While it may be tempting to clap back when we see women attacked or people sharing sexist or misogynistic content online, I argue that it’s not the right response. Responding directly to such content only increases the amount of engagement it receives, which often triggers social networks’ algorithms to show it to more users. Instead, it’s better to buoy women (and, indeed, people of all genders) who are unfairly attacked online by posting about things like their professional accomplishments — and reporting the abuse directly to social networks in order to encourage them to take it down.

While I offer a lot of solutions for tech companies and lawmakers to implement, ultimately, we as users need to radically rethink the ways in which we engage with social media. If we all created and amplified more content about issues that affect us and changed who we follow, what we share and what we do when we witness online attacks, we could use social networks to empower ourselves and other women.

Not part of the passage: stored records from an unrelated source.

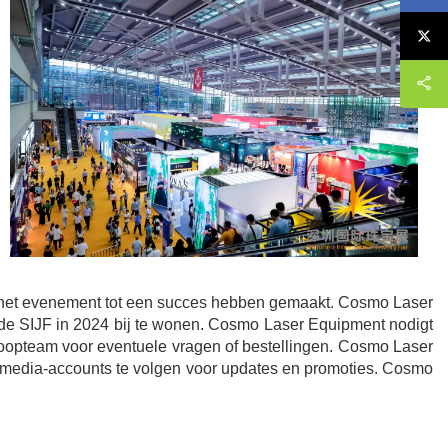
e het evenement tot een succes hebben gemaakt. Cosmo Laser
an de SIJF in 2024 bij te wonen. Cosmo Laser Equipment nodigt
rkoopteam voor eventuele vragen of bestellingen. Cosmo Laser
e media-accounts te volgen voor updates en promoties. Cosmo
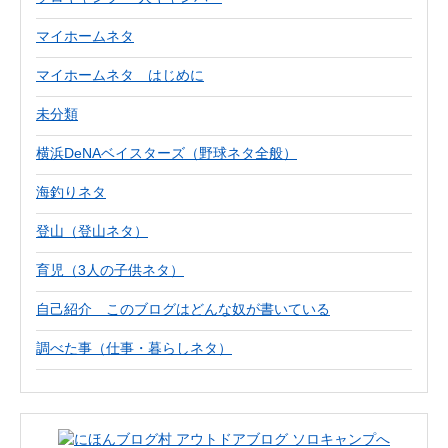
マイホームネタ
マイホームネタ はじめに
未分類
横浜DeNAベイスターズ（野球ネタ全般）
海釣りネタ
登山（登山ネタ）
育児（3人の子供ネタ）
自己紹介 このブログはどんな奴が書いている
調べた事（仕事・暮らしネタ）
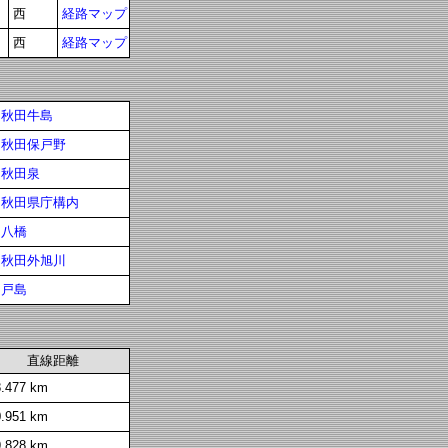
西
経路マップ
西
経路マップ
秋田牛島
秋田保戸野
秋田泉
秋田県庁構内
八橋
秋田外旭川
戸島
直線距離
8.477 km
0.951 km
9.828 km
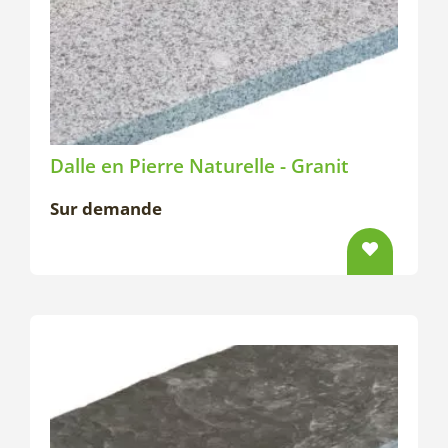
Dalle en Pierre Naturelle - Granit
Sur demande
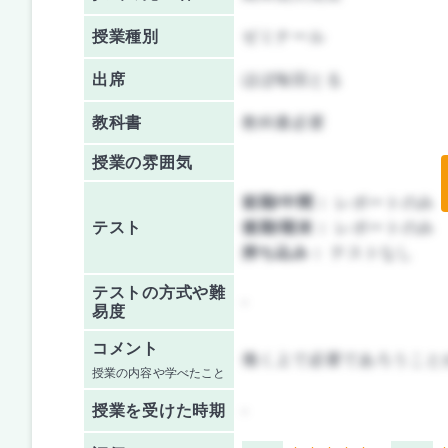
授業種別
ゼミナール
出席
ほぼ毎回とる
教科書
教科書必要
授業の雰囲気
前期/中間：
レポートのみ
テスト
後期/期末：
レポートのみ
持ち込み：
テストなし
テストの方式や難
-
易度
コメント
働く上で必要であろうこと
授業の内容や学べたこと
授業を
受けた時期
-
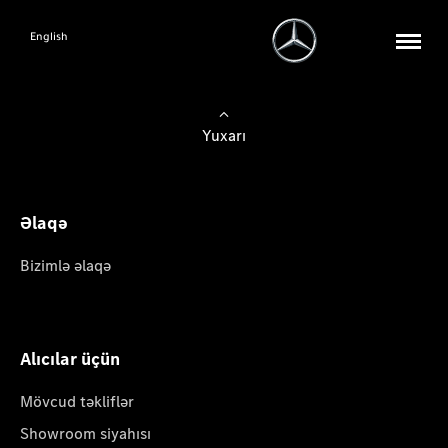
English
Yuxarı
Əlaqə
Bizimlə əlaqə
Alıcılar üçün
Mövcud təkliflər
Showroom siyahısı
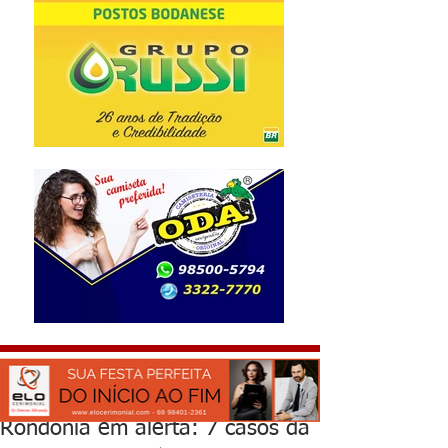
Rondônia em alerta: 7 casos da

I encourage everyone to think about using their social platforms to bolster the people and causes they care about — and perhaps their own careers, thanks to FDU’s new social media concentration.

Communication majors on both New Jersey campuses now have the option to select a concentration in social media as part of a new program, created by Kara Alaimo when she joined FDU in 2023. Students in other majors can also declare a minor in social media. Many students are interested in careers managing the social media accounts of brands, people and organizations. There are lots of such job opportunities — and recent graduates often enjoy a great deal of freedom and room for growth in these positions, as their more seasoned bosses frequently look to them for guidance on how to use the latest apps creatively and effectively. FDU’s new social media concentration prepares students for these opportunities by teaching them social media strategy and content creation.

The concentration also prepares students to work for social networks and other tech companies. Students will explore how social media is impacting society and how social networks can be designed to eliminate or reduce problems such as trolling, algorithm biases, and “filter bubbles,” which is when apps only show users content they think we will (literally) like, leaving us unexposed to other opinions and ideas. “In training FDU students to manage social networks responsibly, I hope to prepare them to solve some of the problems I write about in my book,” says Alaimo.

Headshot portrait of a woman with brown hair.

Kara Alaimo is deputy chair and associate professor of communication at FDU. She coordinates the communication program on the Metropolitan Campus and the social media concentration on both New Jersey campuses.

Alaimo has been writing for CNN Opinion about the impact of social media and issues affecting women since 2016, and is author of Over the Influence: Why Social Media Is Toxic for Women and Girls and How We Can Take It Back. She’s a former communicator in the Obama administration and at the United Nations. Her research has been published in numerous academic journals and she is currently writing the third edition of her book Pitch, Tweet, or Engage on the Street: How to Practice Global Public Relations and Strategic Communication, which explains how to adapt communication strategies for different countries and cultures.